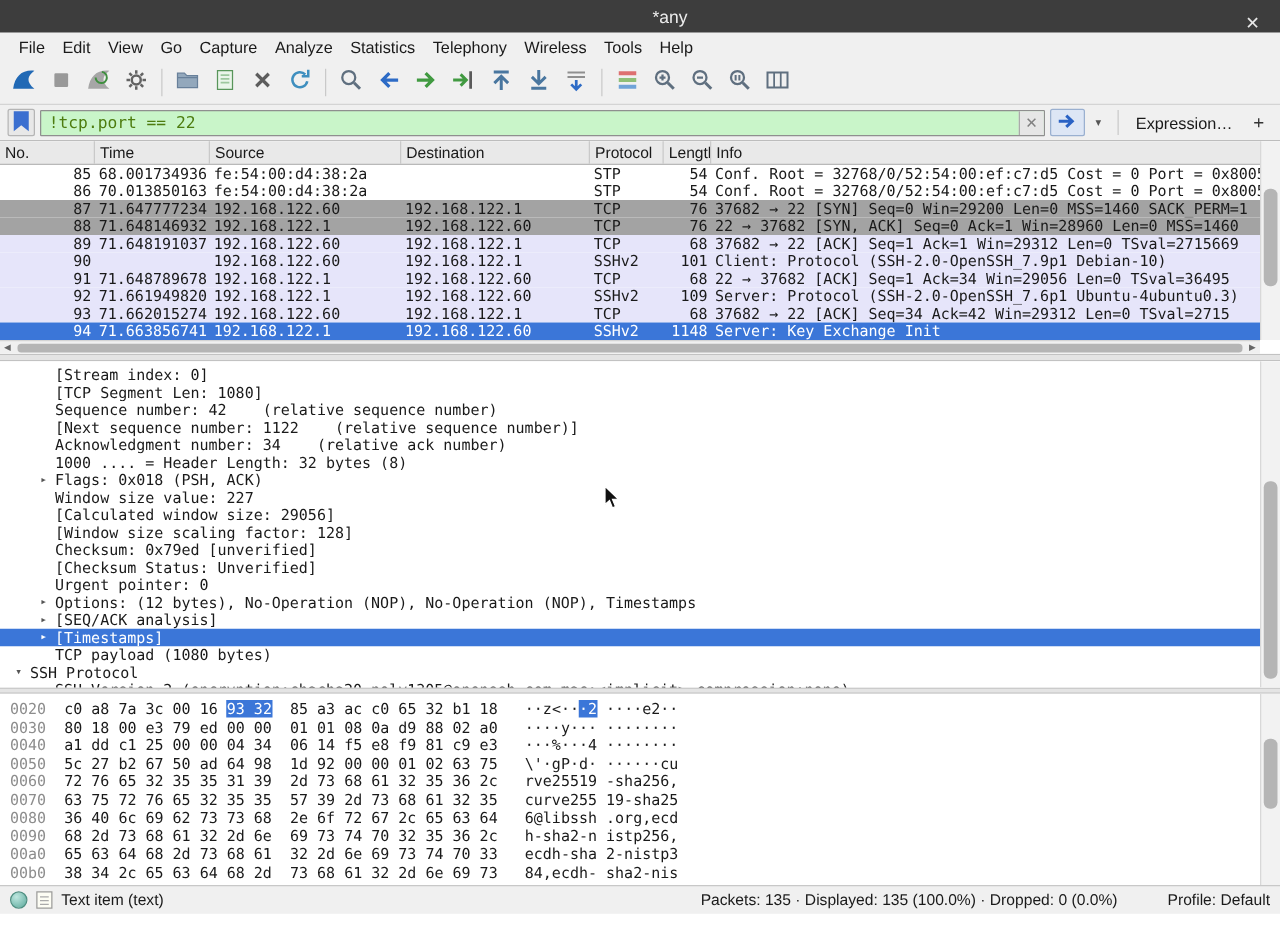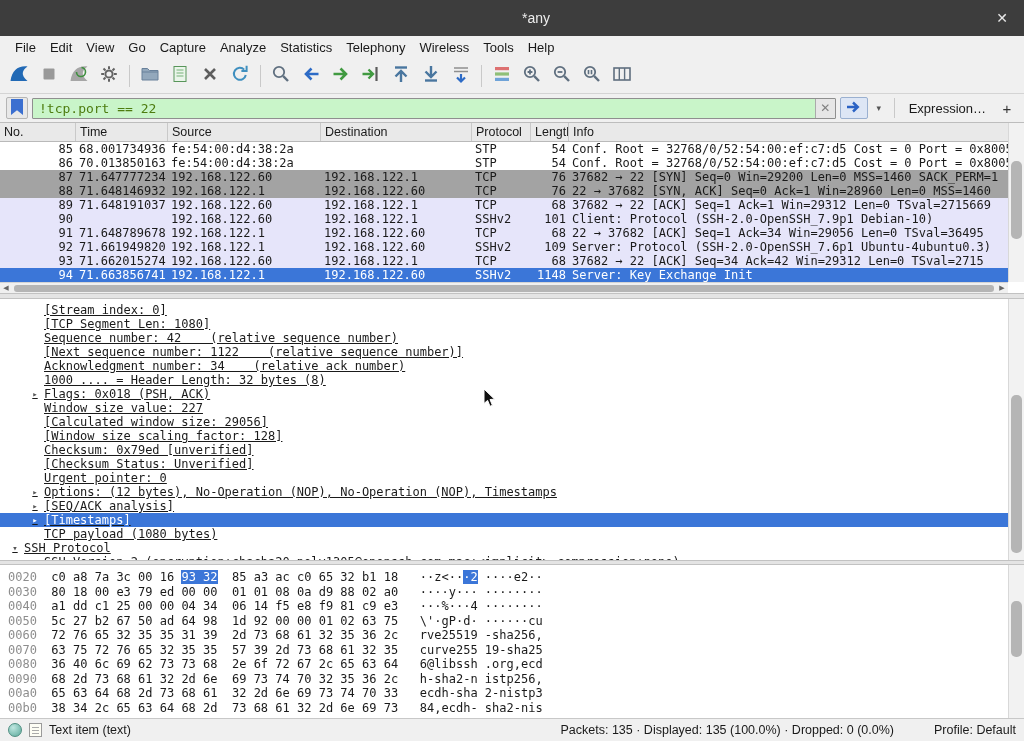--- a/index.html
+++ b/index.html
@@ -7,7 +7,7 @@
               font-family:"Liberation Sans", sans-serif; font-size:13px; color:#1a1a1a; }
 
   
-  .titlebar { height:36px; background:#3d3d3d; color:#ededed; display:flex;
+  .titlebar { height:26px; background:#3d3d3d; color:#ededed; display:flex;
               align-items:center; justify-content:center; position:relative; font-size:14px;padding-left:48px; }
   .titlebar .close { position:absolute; right:12px; top:8px; width:20px; height:20px;
               display:flex; align-items:center; justify-content:center; color:#e8e8e8;

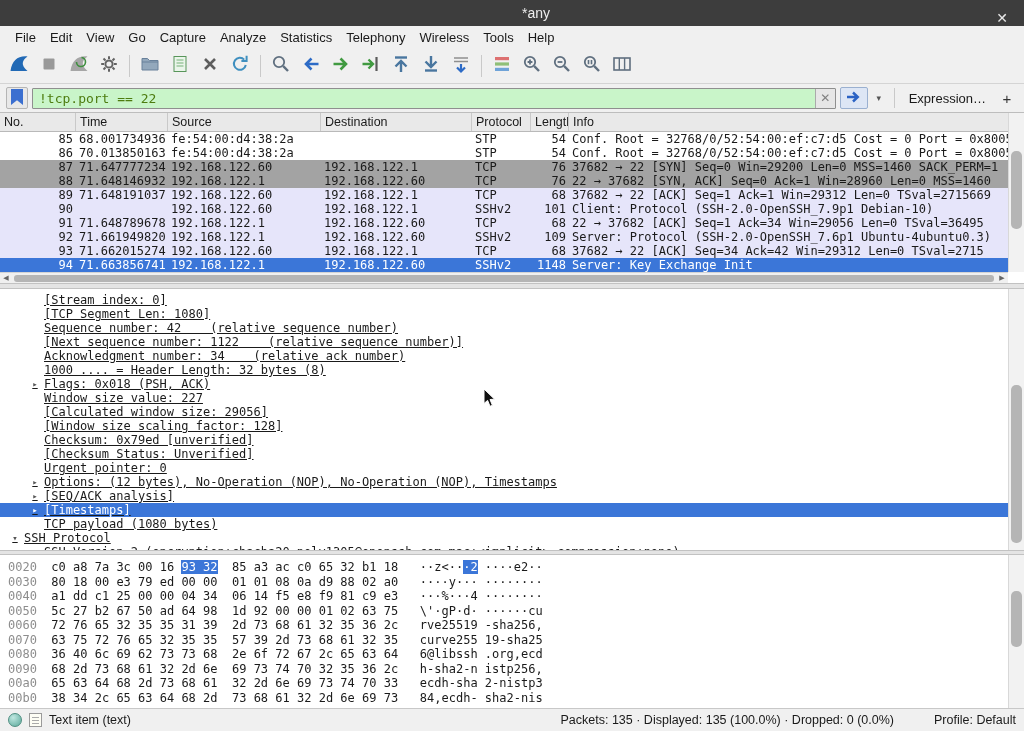--- a/index.html
+++ b/index.html
@@ -74,7 +74,7 @@
 
   
   .details { height:261px; background:#fff; position:relative; overflow:hidden; padding-top:4px;
-             font-family:"DejaVu Sans Mono", monospace; font-size:12px;text-decoration:underline; }
+             font-family:"DejaVu Sans Mono", monospace; font-size:12px; }
   .dline { height:14px; line-height:14px; display:flex; white-space:pre; overflow:hidden; }
   .dexp { width:18px; flex:none; text-align:center; font-size:9px; color:#555; line-height:14px; }
   .dsel { background:#3b76d8; color:#fff; }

_What to produce_
Set down all of the data word for word; no pictures belong in it.

_Exercise result_
--- a/index.html
+++ b/index.html
@@ -7,7 +7,7 @@
               font-family:"Liberation Sans", sans-serif; font-size:13px; color:#1a1a1a; }
 
   
-  .titlebar { height:36px; background:#3d3d3d; color:#ededed; display:flex;
+  .titlebar { height:26px; background:#3d3d3d; color:#ededed; display:flex;
               align-items:center; justify-content:center; position:relative; font-size:14px;padding-left:48px; }
   .titlebar .close { position:absolute; right:12px; top:8px; width:20px; height:20px;
               display:flex; align-items:center; justify-content:center; color:#e8e8e8;

--- a/index.html
+++ b/index.html
@@ -74,7 +74,7 @@
 
   
   .details { height:261px; background:#fff; position:relative; overflow:hidden; padding-top:4px;
-             font-family:"DejaVu Sans Mono", monospace; font-size:12px;text-decoration:underline; }
+             font-family:"DejaVu Sans Mono", monospace; font-size:12px; }
   .dline { height:14px; line-height:14px; display:flex; white-space:pre; overflow:hidden; }
   .dexp { width:18px; flex:none; text-align:center; font-size:9px; color:#555; line-height:14px; }
   .dsel { background:#3b76d8; color:#fff; }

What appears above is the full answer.